[Data for this task]

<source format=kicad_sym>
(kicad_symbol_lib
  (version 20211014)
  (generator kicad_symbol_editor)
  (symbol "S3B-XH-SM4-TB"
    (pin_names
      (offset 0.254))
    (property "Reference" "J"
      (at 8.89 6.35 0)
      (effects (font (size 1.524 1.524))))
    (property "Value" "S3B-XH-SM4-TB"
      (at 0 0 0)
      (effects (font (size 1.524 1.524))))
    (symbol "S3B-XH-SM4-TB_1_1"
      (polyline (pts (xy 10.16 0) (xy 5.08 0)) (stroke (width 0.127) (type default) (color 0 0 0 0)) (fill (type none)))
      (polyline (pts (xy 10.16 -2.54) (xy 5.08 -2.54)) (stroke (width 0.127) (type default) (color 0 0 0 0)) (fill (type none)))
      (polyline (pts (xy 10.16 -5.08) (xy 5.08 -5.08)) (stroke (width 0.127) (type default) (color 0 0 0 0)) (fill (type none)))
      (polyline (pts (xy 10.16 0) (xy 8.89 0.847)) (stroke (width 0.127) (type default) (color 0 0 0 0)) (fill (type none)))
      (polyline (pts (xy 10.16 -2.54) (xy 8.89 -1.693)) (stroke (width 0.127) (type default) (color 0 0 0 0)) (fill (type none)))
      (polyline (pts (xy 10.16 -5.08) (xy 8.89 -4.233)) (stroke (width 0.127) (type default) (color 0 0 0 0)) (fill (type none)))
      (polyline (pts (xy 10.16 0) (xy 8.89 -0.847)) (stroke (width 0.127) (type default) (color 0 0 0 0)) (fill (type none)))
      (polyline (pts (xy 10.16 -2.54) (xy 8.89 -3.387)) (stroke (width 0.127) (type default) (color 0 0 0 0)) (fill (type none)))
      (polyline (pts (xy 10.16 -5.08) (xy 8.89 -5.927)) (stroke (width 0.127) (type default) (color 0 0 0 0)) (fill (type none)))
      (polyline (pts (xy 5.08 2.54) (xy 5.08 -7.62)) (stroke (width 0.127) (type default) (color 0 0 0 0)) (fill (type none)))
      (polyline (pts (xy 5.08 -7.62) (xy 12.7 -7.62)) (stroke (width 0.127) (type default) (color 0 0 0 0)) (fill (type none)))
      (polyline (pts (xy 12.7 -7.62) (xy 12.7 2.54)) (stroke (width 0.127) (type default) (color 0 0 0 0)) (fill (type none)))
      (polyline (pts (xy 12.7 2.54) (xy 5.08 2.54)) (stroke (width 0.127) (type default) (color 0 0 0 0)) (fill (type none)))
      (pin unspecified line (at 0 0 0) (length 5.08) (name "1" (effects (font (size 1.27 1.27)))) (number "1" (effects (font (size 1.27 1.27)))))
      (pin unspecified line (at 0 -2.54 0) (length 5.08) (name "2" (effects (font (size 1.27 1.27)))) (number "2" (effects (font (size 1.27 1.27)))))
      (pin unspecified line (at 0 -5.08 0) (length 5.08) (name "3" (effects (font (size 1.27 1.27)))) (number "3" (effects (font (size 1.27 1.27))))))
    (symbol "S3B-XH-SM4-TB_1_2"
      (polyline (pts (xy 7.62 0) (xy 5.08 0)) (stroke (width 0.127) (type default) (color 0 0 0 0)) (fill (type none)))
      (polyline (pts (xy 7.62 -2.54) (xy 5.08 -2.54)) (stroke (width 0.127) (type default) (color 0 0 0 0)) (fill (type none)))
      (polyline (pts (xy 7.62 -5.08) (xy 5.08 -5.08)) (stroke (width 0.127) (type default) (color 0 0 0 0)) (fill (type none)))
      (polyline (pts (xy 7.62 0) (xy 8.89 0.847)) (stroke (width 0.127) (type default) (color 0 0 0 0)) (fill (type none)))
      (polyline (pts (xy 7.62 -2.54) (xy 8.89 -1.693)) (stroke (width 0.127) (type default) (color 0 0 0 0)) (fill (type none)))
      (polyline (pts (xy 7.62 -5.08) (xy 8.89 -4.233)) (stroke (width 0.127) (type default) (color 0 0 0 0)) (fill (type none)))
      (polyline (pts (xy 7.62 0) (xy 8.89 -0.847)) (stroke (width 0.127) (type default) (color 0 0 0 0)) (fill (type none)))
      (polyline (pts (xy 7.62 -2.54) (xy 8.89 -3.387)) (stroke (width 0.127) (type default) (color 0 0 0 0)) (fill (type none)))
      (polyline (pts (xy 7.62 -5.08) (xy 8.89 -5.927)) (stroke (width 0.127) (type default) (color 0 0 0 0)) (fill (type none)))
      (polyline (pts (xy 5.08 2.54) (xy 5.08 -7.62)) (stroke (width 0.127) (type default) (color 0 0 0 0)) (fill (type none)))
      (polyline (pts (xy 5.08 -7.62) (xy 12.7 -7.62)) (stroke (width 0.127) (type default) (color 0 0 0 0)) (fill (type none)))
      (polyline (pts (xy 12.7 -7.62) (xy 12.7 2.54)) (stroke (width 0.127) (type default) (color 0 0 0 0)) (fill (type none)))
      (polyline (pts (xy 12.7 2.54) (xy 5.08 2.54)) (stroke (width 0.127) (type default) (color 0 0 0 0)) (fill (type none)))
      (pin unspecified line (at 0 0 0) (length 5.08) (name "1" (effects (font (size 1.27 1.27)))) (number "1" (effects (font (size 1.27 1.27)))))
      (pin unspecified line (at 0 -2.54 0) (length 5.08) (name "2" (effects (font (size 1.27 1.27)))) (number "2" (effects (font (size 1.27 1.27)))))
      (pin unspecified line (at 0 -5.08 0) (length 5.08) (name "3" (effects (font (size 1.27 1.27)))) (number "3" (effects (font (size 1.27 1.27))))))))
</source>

[/Data for this task]
[Data for this task]

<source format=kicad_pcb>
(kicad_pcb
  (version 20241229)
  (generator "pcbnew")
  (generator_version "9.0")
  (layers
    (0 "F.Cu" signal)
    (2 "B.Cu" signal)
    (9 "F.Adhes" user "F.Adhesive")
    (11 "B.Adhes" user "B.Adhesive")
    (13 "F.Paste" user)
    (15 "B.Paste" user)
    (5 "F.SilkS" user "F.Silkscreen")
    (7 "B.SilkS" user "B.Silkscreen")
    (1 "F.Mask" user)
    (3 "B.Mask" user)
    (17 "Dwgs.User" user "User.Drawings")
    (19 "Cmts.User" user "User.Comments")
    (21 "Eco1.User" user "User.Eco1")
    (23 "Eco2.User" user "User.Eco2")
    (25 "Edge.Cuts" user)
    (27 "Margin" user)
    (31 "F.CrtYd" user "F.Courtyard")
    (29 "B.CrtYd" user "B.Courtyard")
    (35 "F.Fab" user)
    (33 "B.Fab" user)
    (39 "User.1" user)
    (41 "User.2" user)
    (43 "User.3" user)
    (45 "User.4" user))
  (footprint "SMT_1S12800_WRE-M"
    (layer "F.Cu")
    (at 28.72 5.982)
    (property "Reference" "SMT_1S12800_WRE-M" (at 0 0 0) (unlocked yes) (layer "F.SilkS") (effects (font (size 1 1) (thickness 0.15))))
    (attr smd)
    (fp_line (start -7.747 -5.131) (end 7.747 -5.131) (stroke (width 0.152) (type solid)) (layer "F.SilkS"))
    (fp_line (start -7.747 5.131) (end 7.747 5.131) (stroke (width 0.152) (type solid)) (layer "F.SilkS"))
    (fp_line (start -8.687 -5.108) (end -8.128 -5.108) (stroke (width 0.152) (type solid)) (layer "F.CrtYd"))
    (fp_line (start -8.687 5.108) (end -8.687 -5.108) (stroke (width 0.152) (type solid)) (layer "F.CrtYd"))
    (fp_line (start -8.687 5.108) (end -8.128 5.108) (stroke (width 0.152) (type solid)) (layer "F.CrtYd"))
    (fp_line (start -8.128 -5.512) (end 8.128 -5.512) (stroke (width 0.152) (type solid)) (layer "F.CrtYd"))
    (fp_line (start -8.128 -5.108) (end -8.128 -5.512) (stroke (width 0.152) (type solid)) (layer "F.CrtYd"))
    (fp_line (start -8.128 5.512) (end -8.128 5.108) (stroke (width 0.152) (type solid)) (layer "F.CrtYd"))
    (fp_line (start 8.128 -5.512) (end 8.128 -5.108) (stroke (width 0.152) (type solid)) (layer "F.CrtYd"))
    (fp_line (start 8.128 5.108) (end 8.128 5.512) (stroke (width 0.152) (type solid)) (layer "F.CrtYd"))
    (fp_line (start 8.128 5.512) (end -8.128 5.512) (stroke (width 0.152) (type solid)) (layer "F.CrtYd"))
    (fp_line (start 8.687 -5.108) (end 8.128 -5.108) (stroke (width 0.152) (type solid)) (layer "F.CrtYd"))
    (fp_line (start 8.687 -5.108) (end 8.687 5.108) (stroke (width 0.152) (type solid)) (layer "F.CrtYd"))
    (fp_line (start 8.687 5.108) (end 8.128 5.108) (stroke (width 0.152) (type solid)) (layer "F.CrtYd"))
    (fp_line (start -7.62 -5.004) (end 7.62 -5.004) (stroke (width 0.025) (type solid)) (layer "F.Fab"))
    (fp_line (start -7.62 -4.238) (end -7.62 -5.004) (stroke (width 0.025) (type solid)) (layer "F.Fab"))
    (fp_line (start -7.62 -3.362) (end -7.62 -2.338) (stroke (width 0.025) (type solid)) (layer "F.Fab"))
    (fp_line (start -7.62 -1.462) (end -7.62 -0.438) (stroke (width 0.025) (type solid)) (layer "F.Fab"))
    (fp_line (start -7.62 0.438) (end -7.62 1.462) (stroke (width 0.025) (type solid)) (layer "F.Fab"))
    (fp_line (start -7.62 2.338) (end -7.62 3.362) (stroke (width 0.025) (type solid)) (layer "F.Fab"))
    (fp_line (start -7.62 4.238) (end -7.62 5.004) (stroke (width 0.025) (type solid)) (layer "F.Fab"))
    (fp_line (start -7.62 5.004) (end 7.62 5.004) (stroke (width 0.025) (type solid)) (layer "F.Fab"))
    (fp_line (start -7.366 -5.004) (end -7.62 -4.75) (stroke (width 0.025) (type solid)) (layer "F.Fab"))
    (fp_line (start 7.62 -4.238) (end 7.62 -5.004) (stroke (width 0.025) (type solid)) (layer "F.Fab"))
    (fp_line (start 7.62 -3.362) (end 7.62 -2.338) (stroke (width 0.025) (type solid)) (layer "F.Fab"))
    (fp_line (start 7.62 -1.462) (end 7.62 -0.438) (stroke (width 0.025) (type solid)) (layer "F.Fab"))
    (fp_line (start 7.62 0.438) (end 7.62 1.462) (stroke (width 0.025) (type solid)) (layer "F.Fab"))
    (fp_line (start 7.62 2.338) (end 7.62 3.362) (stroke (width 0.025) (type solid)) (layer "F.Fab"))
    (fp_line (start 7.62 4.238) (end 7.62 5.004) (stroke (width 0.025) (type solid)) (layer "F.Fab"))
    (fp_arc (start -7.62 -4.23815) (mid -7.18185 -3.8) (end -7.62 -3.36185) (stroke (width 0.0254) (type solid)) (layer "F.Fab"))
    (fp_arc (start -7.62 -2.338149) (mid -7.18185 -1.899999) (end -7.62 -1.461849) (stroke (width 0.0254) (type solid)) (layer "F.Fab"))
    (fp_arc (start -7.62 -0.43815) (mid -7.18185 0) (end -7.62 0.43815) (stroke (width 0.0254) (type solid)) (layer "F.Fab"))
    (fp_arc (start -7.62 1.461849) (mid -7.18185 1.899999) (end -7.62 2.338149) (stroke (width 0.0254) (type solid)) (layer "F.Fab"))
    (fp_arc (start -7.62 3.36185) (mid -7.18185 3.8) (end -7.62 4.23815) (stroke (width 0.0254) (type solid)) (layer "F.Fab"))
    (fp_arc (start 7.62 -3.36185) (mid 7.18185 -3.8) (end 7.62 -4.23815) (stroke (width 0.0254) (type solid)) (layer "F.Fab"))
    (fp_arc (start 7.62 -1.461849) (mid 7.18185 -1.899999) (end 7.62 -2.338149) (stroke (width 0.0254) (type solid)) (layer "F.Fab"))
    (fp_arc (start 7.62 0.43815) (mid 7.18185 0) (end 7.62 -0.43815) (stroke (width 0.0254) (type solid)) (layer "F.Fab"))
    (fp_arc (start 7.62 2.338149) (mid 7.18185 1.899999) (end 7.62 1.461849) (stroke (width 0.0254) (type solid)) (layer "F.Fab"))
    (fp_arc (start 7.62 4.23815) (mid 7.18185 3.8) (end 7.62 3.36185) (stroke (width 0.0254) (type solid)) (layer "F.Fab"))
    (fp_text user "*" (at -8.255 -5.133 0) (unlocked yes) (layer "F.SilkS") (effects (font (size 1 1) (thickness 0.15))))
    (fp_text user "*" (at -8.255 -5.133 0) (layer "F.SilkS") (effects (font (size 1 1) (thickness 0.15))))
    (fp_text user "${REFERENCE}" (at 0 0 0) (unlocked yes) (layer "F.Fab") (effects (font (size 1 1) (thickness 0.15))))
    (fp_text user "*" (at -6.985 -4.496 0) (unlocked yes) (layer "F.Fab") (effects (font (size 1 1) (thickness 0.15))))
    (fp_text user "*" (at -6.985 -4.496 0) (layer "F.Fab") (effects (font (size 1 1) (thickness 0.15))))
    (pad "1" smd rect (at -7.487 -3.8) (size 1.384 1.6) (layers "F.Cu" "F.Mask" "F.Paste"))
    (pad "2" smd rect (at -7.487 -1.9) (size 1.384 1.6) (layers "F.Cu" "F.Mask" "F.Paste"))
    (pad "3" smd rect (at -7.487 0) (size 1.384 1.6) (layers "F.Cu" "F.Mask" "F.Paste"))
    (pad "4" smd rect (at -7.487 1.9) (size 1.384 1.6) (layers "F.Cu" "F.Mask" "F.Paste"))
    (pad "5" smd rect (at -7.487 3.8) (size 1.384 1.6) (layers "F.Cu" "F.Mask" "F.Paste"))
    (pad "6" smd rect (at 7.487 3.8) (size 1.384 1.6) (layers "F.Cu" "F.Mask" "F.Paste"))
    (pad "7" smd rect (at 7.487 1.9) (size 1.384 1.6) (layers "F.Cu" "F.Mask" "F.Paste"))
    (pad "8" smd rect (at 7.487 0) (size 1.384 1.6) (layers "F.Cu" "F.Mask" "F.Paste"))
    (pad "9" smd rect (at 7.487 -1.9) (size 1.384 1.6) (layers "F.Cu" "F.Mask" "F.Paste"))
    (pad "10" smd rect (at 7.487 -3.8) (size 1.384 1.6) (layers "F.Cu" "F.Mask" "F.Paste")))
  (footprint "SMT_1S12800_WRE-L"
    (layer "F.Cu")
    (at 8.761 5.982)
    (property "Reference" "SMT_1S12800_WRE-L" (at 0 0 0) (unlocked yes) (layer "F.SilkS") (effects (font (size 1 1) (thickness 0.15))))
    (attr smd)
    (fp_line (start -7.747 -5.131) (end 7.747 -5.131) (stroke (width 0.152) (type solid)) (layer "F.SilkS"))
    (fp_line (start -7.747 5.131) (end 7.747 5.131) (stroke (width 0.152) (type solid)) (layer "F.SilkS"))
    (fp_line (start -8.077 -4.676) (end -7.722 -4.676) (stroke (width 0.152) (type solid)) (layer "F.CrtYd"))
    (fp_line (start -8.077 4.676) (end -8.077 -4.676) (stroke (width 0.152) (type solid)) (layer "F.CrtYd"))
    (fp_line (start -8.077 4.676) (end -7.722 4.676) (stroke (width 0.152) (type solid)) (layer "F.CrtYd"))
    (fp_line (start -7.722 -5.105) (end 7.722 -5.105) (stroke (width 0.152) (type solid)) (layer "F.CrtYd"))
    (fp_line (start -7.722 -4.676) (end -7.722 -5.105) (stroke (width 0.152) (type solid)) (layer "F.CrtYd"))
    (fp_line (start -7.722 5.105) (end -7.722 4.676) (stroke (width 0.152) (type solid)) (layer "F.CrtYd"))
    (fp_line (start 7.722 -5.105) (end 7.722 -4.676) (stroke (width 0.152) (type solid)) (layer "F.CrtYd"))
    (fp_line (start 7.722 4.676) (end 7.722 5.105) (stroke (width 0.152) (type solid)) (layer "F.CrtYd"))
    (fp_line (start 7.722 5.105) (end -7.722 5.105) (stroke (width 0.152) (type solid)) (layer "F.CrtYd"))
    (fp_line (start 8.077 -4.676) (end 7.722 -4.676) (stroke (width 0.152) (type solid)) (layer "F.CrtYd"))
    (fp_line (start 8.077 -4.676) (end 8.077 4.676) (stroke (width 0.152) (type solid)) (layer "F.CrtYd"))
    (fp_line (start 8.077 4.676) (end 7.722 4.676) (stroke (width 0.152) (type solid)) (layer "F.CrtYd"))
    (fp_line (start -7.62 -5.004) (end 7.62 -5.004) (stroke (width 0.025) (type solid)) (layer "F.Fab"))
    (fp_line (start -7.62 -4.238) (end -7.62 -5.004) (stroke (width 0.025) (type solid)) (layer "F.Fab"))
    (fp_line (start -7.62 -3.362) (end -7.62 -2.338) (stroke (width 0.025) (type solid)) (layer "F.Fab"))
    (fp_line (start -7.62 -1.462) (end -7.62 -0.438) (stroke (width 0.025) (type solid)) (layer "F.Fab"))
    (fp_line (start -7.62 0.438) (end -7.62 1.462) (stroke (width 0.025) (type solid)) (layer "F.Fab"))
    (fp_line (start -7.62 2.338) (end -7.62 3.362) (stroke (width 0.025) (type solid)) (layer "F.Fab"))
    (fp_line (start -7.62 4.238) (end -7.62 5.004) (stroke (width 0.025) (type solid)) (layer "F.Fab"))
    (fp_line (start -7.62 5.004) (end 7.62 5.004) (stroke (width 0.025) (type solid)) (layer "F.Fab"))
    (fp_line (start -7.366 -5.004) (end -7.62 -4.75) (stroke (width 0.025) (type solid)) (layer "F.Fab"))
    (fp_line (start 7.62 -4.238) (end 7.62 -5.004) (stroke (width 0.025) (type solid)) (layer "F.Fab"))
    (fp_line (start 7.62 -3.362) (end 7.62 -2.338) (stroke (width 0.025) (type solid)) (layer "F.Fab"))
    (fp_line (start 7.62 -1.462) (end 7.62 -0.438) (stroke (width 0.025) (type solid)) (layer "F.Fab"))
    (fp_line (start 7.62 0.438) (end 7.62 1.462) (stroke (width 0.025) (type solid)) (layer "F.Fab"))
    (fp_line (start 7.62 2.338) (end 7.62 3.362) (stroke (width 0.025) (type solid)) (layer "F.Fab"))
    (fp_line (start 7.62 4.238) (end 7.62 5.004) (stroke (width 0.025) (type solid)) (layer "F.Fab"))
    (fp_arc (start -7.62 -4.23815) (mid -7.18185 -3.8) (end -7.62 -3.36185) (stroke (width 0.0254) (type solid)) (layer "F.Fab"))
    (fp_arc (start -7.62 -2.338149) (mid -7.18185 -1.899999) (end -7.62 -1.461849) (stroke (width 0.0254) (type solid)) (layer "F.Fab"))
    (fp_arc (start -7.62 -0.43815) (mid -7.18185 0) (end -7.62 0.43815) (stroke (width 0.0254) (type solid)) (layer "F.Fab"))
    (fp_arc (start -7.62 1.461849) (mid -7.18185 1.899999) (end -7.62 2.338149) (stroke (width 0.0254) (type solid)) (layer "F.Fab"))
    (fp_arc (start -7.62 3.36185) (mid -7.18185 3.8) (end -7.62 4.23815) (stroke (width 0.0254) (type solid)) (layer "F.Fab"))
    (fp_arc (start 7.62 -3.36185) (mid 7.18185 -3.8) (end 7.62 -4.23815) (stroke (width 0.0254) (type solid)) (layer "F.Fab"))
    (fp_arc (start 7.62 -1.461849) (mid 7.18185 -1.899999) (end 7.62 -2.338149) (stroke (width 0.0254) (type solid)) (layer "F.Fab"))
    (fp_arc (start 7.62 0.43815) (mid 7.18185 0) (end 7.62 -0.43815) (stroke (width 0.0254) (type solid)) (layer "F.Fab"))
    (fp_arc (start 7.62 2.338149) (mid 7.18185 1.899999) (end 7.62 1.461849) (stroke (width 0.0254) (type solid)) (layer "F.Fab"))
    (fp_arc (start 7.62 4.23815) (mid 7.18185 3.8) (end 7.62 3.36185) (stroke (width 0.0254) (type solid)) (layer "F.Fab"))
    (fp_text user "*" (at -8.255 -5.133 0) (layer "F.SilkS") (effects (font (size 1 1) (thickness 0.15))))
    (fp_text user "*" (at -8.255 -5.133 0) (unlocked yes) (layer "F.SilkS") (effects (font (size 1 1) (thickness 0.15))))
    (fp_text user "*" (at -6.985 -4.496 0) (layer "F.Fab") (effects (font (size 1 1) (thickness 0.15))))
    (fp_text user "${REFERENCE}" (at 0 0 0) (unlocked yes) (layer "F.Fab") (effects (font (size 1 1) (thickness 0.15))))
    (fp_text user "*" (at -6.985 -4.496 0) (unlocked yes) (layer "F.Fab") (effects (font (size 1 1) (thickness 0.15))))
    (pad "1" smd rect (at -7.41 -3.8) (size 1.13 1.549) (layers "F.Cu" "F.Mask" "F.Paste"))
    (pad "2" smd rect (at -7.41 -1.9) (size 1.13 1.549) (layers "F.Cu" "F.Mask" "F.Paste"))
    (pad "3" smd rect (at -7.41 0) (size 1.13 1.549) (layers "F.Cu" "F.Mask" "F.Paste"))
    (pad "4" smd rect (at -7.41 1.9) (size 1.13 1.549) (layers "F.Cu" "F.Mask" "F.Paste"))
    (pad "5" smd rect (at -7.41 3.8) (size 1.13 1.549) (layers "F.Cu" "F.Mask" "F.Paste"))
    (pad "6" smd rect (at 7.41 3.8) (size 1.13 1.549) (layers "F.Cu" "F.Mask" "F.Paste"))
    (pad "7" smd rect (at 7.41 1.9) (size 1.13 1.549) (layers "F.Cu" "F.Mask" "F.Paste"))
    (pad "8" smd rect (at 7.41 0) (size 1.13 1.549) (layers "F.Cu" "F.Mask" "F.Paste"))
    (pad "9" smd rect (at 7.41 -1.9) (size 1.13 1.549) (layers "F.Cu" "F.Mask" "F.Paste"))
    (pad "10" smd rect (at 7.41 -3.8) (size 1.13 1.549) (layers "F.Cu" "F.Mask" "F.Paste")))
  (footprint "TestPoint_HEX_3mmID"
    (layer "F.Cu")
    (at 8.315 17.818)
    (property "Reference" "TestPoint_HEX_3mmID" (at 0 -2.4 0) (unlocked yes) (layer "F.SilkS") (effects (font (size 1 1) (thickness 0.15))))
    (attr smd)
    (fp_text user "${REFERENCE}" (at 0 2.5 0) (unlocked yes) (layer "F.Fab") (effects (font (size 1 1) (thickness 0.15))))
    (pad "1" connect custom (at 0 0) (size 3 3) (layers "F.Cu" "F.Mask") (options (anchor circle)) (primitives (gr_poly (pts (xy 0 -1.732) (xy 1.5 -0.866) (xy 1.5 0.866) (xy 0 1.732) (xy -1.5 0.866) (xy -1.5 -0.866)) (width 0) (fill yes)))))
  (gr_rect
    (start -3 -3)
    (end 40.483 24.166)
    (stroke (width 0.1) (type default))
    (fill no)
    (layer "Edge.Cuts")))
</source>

[/Data for this task]

Exercise instructions
Your answer should be the lines above from the one containing "<source format=kicad_sym>" through the one containing "(polyline (pts (xy 10.16 -5.08) (xy 8.89 -5.927))", copied exactly and with both ends kept.

Result of this exercise
<source format=kicad_sym>
(kicad_symbol_lib
  (version 20211014)
  (generator kicad_symbol_editor)
  (symbol "S3B-XH-SM4-TB"
    (pin_names
      (offset 0.254))
    (property "Reference" "J"
      (at 8.89 6.35 0)
      (effects (font (size 1.524 1.524))))
    (property "Value" "S3B-XH-SM4-TB"
      (at 0 0 0)
      (effects (font (size 1.524 1.524))))
    (symbol "S3B-XH-SM4-TB_1_1"
      (polyline (pts (xy 10.16 0) (xy 5.08 0)) (stroke (width 0.127) (type default) (color 0 0 0 0)) (fill (type none)))
      (polyline (pts (xy 10.16 -2.54) (xy 5.08 -2.54)) (stroke (width 0.127) (type default) (color 0 0 0 0)) (fill (type none)))
      (polyline (pts (xy 10.16 -5.08) (xy 5.08 -5.08)) (stroke (width 0.127) (type default) (color 0 0 0 0)) (fill (type none)))
      (polyline (pts (xy 10.16 0) (xy 8.89 0.847)) (stroke (width 0.127) (type default) (color 0 0 0 0)) (fill (type none)))
      (polyline (pts (xy 10.16 -2.54) (xy 8.89 -1.693)) (stroke (width 0.127) (type default) (color 0 0 0 0)) (fill (type none)))
      (polyline (pts (xy 10.16 -5.08) (xy 8.89 -4.233)) (stroke (width 0.127) (type default) (color 0 0 0 0)) (fill (type none)))
      (polyline (pts (xy 10.16 0) (xy 8.89 -0.847)) (stroke (width 0.127) (type default) (color 0 0 0 0)) (fill (type none)))
      (polyline (pts (xy 10.16 -2.54) (xy 8.89 -3.387)) (stroke (width 0.127) (type default) (color 0 0 0 0)) (fill (type none)))
      (polyline (pts (xy 10.16 -5.08) (xy 8.89 -5.927)) (stroke (width 0.127) (type default) (color 0 0 0 0)) (fill (type none)))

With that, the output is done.